September 23, 2021
Cryptography from Space
Showcasing the results of five years of publicly funded basic research in cryptography
One grant from the European Research Council can fully sustain a research team in theoretical computer science for five years. But what exactly has the group of Krzysztof Pietrzak at the Institute of Science and Technology (IST) Austria explored with it? Now, after the five-year funding period, they review their scientific achievements: developing an ecologically sustainable blockchain, proving key properties of several cryptographic functions, and implementing their theoretical insights into applications.
What would you do with 1,882,244 euros? For many, this question is a mere lottery dream, but in the case of Krzysztof Pietrzak, computer science professor for cryptography at the Institute of Science and Technology Austria (IST Austria), the answer was clear. It was convincing enough for the European Research Council (ERC) to give him the money in form of a research grant. When he received the grant in 2015, he set out to mathematically prove security properties of existing algorithms and thereby broaden the basics of cryptography. “We made progress on all projects in the proposal”, Pietrzak says, “but the most exciting research appeared during the project. Especially for theoreticians, the result of an ERC funding can be quite different from what they set out to achieve at first.”
The curiosity-driven research at IST Austria has been successful in attracting the immensely competitive ERC grants, with 43 professors having been awarded 52 of them and a total of 86.5 million euros. In addition to the world-class researchers, IST Austria has a Grant Office that offers extensive support in applying for grants.The European Union’s funding program enables excellent basic research across all disciplines, and in the case of Pietrzak it financed interns, PhDs, and post-doctoral researchers to work on alternative ways to construct cryptocurrencies and on investigating other cryptographic questions.
Proof of Space
Bitcoin and other famous cryptocurrencies operate with blockchains based on proofs of work. Blocks are basically ledgers of transactions, which are then concatenated to a chain – the blockchain. It contains the full history of transactions and cannot be altered. To stop a potential adversary, adding blocks to the chain is made computationally very laborious. An honest participant is incentivized to contribute computing power by being rewarded with “coins” of the cryptocurrency for every block they add. This means that abusing the system to your advantage is prohibited by the practical impossibility that you singularly cannot own more processing power than all the honest participants together. Despite the success of bitcoin, already in 2011 Pietrzak and colleagues identified major shortcomings.

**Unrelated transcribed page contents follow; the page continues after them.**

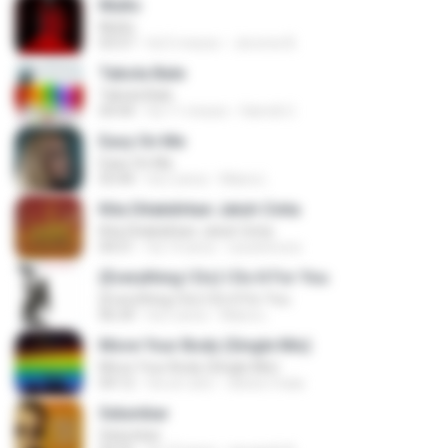
Multo
Multo
03:57
há 5 meses
Jerome B.
Tabola Bale
Tabola Bale
04:44
há 11 meses
Hamdi U.
Easy On Me
Easy On Me
03:44
há 2 anos
Maira L.
Kita Ditakdirkan Jatuh Cinta
Kita Ditakdirkan Jatuh Cinta
04:51
há 14 anos
izzuhimura
(Everything I Do) I Do It For You
(Everything I Do) I Do It For You
06:34
há 2 anos
Maira L.
Move Your Body (Single Mix)
Move Your Body (Single Mix)
04:12
há um ano
cleiton maia
Selumbar
Selumbar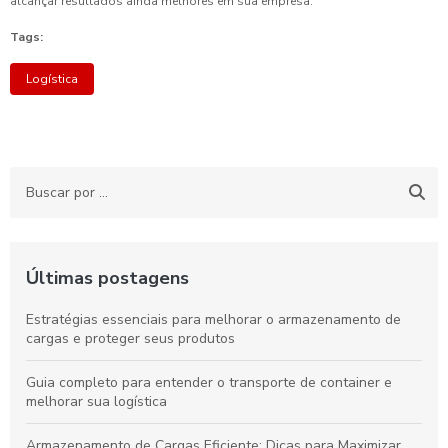
alcançar resultados ainda melhores em sua empresa.
Tags:
Logística
Últimas postagens
Estratégias essenciais para melhorar o armazenamento de
cargas e proteger seus produtos
Guia completo para entender o transporte de container e
melhorar sua logística
Armazenamento de Cargas Eficiente: Dicas para Maximizar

First, specialized hardware can be used to mine much more efficiently than with general processors like CPUs. This designated hardware is deployed by large players. This loophole undermines the decentralized, democratic aspiration, which assumed everyone contributes with their own small computational power.
What is more, processing consumes energy and depending on the location of the hardware, this energy is produced unsustainably causing CO2 emissions. With currently 75 million tons of annual CO2 emissions Bitcoin alone has almost reached a carbon footprint equal to Austria’s exacerbating the climate crisis. “And for the protocol to work, honest parties must burn constantly more energy than dishonest ones to keep up the Bitcoin system”, Pietrzak criticizes this unsustainability.

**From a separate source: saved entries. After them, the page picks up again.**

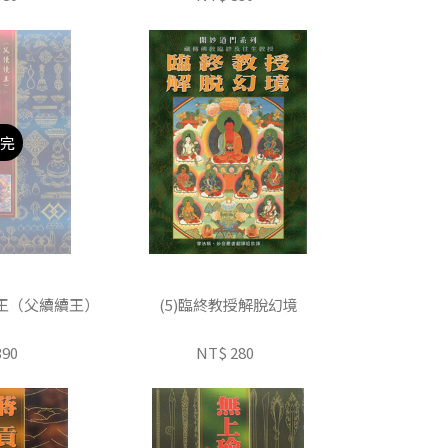
完
續王（父續續王）
(5)臨終教授解脫幻境
390
NT$ 280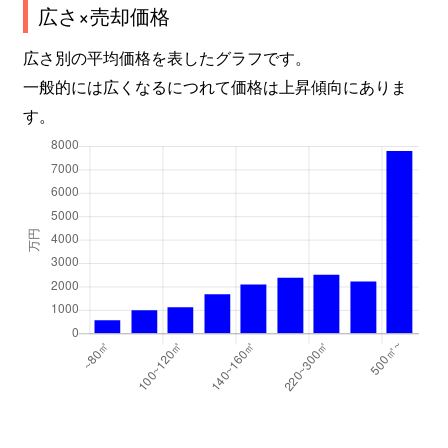
広さ×売却価格
広さ別の平均価格を表したグラフです。
一般的には広くなるにつれて価格は上昇傾向にありま
す。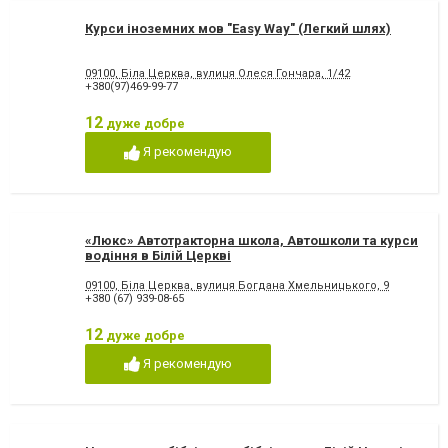
Курси іноземних мов "Easy Way" (Легкий шлях)
09100, Біла Церква, вулиця Олеся Гончара, 1/42
+380(97)469-99-77
12
дуже добре
Я рекомендую
«Люкс» Автотракторна школа, Автошколи та курси
водіння в Білій Церкві
09100, Біла Церква, вулиця Богдана Хмельницького, 9
+380 (67) 939-08-65
12
дуже добре
Я рекомендую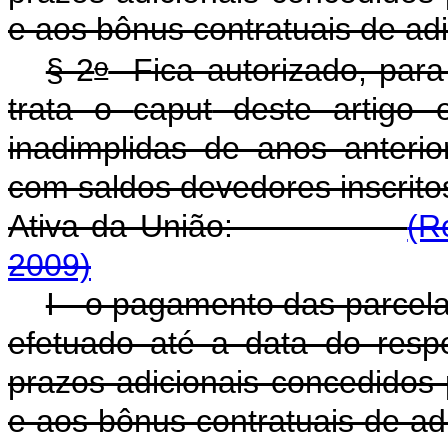
e aos bônus contratuais de ad
o
§ 2
Fica autorizado, para
trata o
caput
deste artigo 
inadimplidas de anos anterio
com saldos devedores inscritos
Ativa da União:
(R
2009)
I - o pagamento das parcel
efetuado até a data do resp
prazos adicionais concedidos
e aos bônus contratuais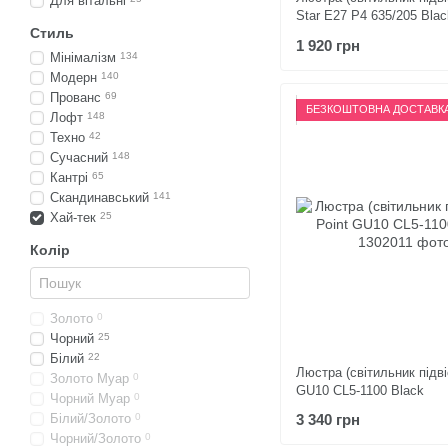
Для вітальні
Star Е27 P4 635/205 Blac
Стиль
1 920 грн
Мінімалізм
134
Модерн
140
Прованс
69
БЕЗКОШТОВНА ДОСТАВК
Лофт
148
Техно
42
Сучасний
148
Кантрі
65
Скандинавський
141
Хай-тек
25
Колір
Золото
0
Чорний
25
Білий
22
Люстра (світильник підві
Золото Муар
0
GU10 СL5-1100 Black
Чорний Муар
0
Білий/Золото
0
3 340 грн
Чорний/Золото
0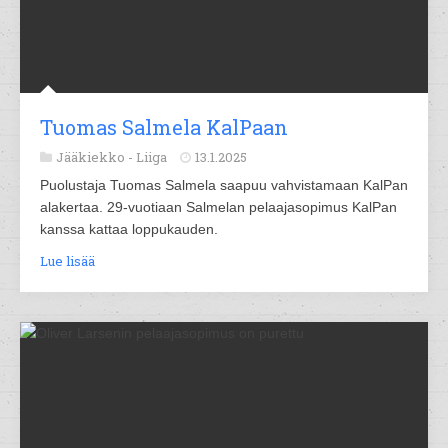
Tuomas Salmela KalPaan
Jääkiekko -
Liiga
13.1.2025
Puolustaja Tuomas Salmela saapuu vahvistamaan KalPan
alakertaa. 29-vuotiaan Salmelan pelaajasopimus KalPan
kanssa kattaa loppukauden.
Lue lisää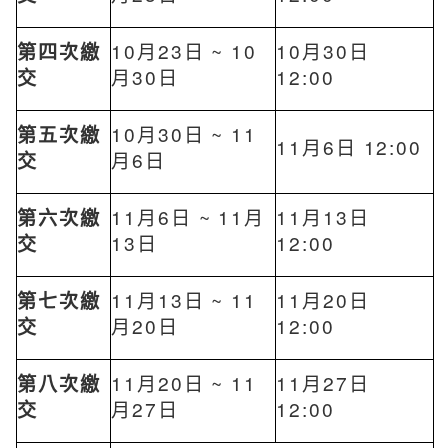
第四次繳
10月23日 ~ 10
10月30日
交
月30日
12:00
第五次繳
10月30日 ~ 11
11月6日 12:00
交
月6日
第六次繳
11月6日 ~ 11月
11月13日
交
13日
12:00
第七次繳
11月13日 ~ 11
11月20日
交
月20日
12:00
第八次繳
11月20日 ~ 11
11月27日
交
月27日
12:00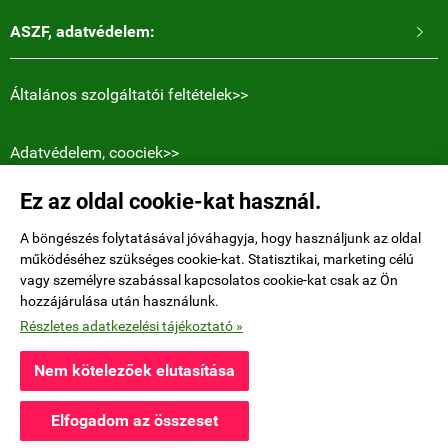
ASZF, adatvédelem:

Általános szolgáltatói feltételek>>
Adatvédelem, coociek>>
Ez az oldal cookie-kat használ.
Elérhetőségek:
Holly Heart blogger Magyar honlapja.
A böngészés folytatásával jóváhagyja, hogy használjunk az oldal
működéséhez szükséges cookie-kat. Statisztikai, marketing célú
Niederdorfstrasse 38
, 8001 Zürich, Switzerland
vagy személyre szabással kapcsolatos cookie-kat csak az Ön
hozzájárulása után használunk.
E-mail küldése>>
Részletes adatkezelési tájékoztató »
Nem kötelezőek elutasítása
fubenfaban.eu -
Fűben-Fában Magazin
-
ÁSZF
-
Adatkezelési tájékoztató
Elfogadom az összeset
Webáruház készítés
a StartÜzlettel.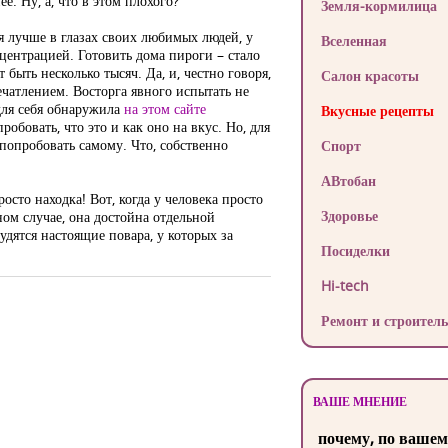
е. Ну, а, что в этом плохого?
Земля-кормилица
я лучше в глазах своих любимых людей, у
Вселенная
центрацией. Готовить дома пироги – стало
быть несколько тысяч. Да, и, честно говоря,
Салон красоты
ечатлением. Восторга явного испытать не
 для себя обнаружила
на этом сайте
Вкусные рецепты
обовать, что это и как оно на вкус. Но, для
попробовать самому. Что, собственно
Спорт
АВтобан
сто находка! Вот, когда у человека просто
Здоровье
нном случае, она достойна отдельной
удятся настоящие повара, у которых за
Посиделки
Hi-tech
Ремонт и строитель
ВАШЕ МНЕНИЕ
почему, по вашем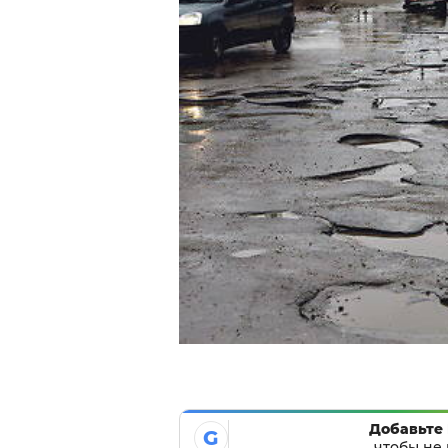
Добавьте 
G
чтобы не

Therefore, he and his colleagues proposed an alternative proof system. It is not based on non-stop energy-intensive processing work but on free disk space. A “proof of space” leverages unused disk-space rather than computation to secure the blockchain. The space needs to be initialized once, but afterwards the creation of new cryptocoins – the so-called mining – is free, thus resulting in a much more energy-efficient cryptocurrency.

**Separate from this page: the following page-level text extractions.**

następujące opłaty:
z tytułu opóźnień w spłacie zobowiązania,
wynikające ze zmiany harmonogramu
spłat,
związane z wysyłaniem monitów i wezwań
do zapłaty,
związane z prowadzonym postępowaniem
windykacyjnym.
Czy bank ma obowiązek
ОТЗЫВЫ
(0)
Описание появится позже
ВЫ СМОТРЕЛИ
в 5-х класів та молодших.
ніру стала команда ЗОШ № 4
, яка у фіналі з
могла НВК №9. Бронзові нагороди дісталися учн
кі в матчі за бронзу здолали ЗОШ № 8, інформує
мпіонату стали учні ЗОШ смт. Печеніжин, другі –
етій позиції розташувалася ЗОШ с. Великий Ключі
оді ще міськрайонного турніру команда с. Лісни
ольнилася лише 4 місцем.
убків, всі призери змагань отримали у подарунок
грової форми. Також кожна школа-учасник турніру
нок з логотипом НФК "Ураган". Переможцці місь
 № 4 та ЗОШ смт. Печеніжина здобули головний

Advancing Computational Methods
Apart from applied topics like sustainable blockchains, the ERC-funded research also tackled more foundational and theoretical questions. For example, verifiable delay functions, which are functions whose computation is inherently sequential, and thus cannot be sped up using parallel computing. They have recently found utilization in randomness beacons, proofs of replication, and computational timestamping.
Another research focus were memory hard functions. These are functions which cannot be evaluated on application-specific hardware at significantly lower energy or hardware cost than on your laptop. Such functions are required to prevent brute-force attacks that decrypt and recover passwords. “Most of the projects in our group are either theoretical or aim at using theoretical results to construct new applications”, Pietrzak explains. “The sustainable cryptocurrency Chia is a prime example: It’s based on proof of space and verifiable delay functions, both developed in our group.”
From here onwards, the group aims to continue their cutting-edge research on sustainable cryptocurrencies and wants to dive into the field of security for group messaging applications. The researchers also want to revisit leakage-resilient crypto, meaning cryptographic schemes that remain secure despite tampering of the underlying hardware. “This was the topic of my first ERC”, Pietrzak remembers, “and I’m coming back to it frequently. Only very recently we found some meaningful theoretical countermeasures. Making progress on a problem you’ve been thinking on and off for over a decade, is pure scientific satisfaction.”
The IST Austria projects were supported by funding from the European Research Council, ERC consolidator grant 682815 (TOCNeT).